Ilusión de luna de miel con Cristina antes de la 125

El 26 de febrero de 2008, siete semanas después de que Cristina de Kirchner asumiera la presidencia, Thomas Kelly, encargado de negocios de la Embajada de EE.UU. en Buenos Aires, estaba convencido de que las posibilidades de reforzar las relaciones entre ambos países tenían una oportunidad clara y comunicó a Washington que el Gobierno daba continuas señales de querer mejorar el diálogo con EE.UU. Estaba convencido de eso después de haber visto la cortesía con que habían recibido al representante Elliot Engel, de visita en el país, y de detectar que crecían en el elenco oficial las declaraciones a favor de los Estados Unidos. Aunque reconoce que reconstruir la confianza, tras el episodio del valijero Guido Antonini Wilson, requeriría esfuerzos.

En el cable, Kelly recomienda incrementar las visitas de funcionarios estadounidenses, ante la percepción local de que los EE.UU. no prestan atención suficiente a la Argentina. Algo que le dijo Cristina de Kirchner al embajador Earl Wayne en un encuentro a solas. Los esfuerzos, dice el informe, ayudarán a esmerilar el sentimiento antiamericano en el país y mover a la Argentina, «afuera del campo bolivariano». Es posible hacer del país un interlocutor más cooperativo y receptivo a las ideas de Washington, se razona allí.

«Es asombroso», se dice en el informe, «el cambio que ha experimentado el Gobierno argentino en el trato hacia los EE.UU.», hecho que había comenzado con la reunión del 31 de enero entre Cristina de Kirchner y Wayne.

«El coro de recriminaciones anti-EE.UU. se ha silenciado.

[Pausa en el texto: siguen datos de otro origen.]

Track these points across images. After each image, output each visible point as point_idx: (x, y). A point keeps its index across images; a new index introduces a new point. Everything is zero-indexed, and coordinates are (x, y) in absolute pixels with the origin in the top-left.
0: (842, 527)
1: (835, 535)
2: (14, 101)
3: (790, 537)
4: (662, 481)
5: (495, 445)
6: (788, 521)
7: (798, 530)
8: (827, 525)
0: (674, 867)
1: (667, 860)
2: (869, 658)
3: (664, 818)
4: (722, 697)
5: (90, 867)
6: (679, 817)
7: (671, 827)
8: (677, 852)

En su lugar escuchamos pronunciamientos positivos hacia los EE.UU.», se entusiasma el funcionario y cita el agradecimiento de Nilda Garré a Washington por asesoramiento en reformas militares.

Cooperación

En el mismo cable aparece una referencia clara a la cooperación entre la SIDE y los servicios de inteligencia estadounidenses. De hecho, Kelly relata el agradecimiento mutuo entre Donald Kerr, Principal Deputy Director of National Inteligence, y el responsable máximo de la SIDE, por el intercambio de información reservada entre los organismos y que presenció durante el encuentro de ambos en Buenos Aires.

Tras repasar los esfuerzos de los Kirchner y su Gobierno por impugnar las investigaciones de los EE.UU. en Miami en el caso de Antonini Wilson, Kelly reporta: «Cristina de Kirchner pasó buena parte de la segunda mitad de 2007 anunciando su intención de tener una relación más cercana con los EE.UU., manteniendo tres reuniones con el embajador Wayne, permaneciendo una semana en New York reuniéndose con empresarios y medios, así como un encuentro con Tom Shannon». Hay un párrafo en el cable que es elocuente: «Pocos días antes de su asunción, en una reunión con el embajador, Cristina de Kirchner le expresó su admiración por los Estados Unidos».

Kelly describe a Cristina de Kirchner como una presidente más abierta y de buenas relaciones con Lula da Silva y Michelle Bachelet. Para el funcionario, la Presidente «prefiere seguir el camino de Lula que el de Chávez, y quiere diversificar las buenas relaciones de la Argentina con el resto del mundo». Pero describe a «fuerzas que la presionan en otra dirección» y en ese lado inscribe a Julio De Vido, abrazado al proyecto bolivariano de Chávez. «Aunque el motivo primario de De Vido para inclinarse hacia Chávez pueda ser pecuniario, una aproximación bolivariana a las relaciones exteriores cae bien en las clases pobres y trabajadoras, y probablemente seduzca en cierta forma al instinto peronista/populista de Cristina y su marido».